(Stored items from a collection)
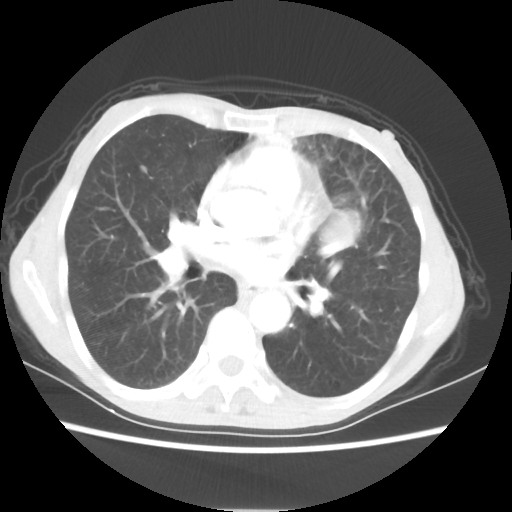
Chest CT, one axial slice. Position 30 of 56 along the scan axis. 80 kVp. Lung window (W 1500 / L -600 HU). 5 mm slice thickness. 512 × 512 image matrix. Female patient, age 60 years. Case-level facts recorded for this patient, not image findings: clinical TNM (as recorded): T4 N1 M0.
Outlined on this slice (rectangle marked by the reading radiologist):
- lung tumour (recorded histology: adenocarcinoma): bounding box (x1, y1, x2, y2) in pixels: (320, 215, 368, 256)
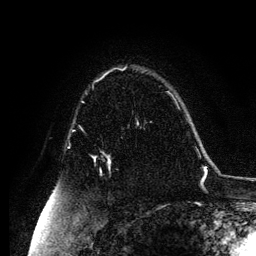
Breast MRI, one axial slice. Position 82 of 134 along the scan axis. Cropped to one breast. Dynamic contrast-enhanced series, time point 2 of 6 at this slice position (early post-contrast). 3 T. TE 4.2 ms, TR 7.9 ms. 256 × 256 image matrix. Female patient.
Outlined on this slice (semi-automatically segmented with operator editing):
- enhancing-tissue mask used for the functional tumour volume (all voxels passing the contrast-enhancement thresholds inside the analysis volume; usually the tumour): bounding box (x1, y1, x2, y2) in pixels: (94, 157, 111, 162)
---
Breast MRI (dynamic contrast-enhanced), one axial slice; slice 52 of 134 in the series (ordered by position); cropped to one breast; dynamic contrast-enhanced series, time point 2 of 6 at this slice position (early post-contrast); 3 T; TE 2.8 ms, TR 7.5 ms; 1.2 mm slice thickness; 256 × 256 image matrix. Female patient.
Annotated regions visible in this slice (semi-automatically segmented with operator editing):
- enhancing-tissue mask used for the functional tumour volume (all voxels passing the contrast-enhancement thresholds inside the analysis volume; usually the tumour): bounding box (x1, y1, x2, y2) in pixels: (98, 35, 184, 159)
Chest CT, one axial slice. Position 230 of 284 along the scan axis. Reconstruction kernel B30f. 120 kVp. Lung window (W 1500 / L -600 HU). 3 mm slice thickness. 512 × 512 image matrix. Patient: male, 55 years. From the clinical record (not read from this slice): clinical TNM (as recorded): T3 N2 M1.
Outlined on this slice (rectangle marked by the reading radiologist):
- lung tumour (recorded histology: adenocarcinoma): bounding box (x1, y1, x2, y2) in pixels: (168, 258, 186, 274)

**What is expected**:
Your task is to restate, word for word, only those lines above that fall between the line holding "Breast MRI (dynamic" and the line holding "35, 184, 159)", inclusive.

**Your response**:
Breast MRI (dynamic contrast-enhanced), one axial slice; slice 52 of 134 in the series (ordered by position); cropped to one breast; dynamic contrast-enhanced series, time point 2 of 6 at this slice position (early post-contrast); 3 T; TE 2.8 ms, TR 7.5 ms; 1.2 mm slice thickness; 256 × 256 image matrix. Female patient.
Annotated regions visible in this slice (semi-automatically segmented with operator editing):
- enhancing-tissue mask used for the functional tumour volume (all voxels passing the contrast-enhancement thresholds inside the analysis volume; usually the tumour): bounding box (x1, y1, x2, y2) in pixels: (98, 35, 184, 159)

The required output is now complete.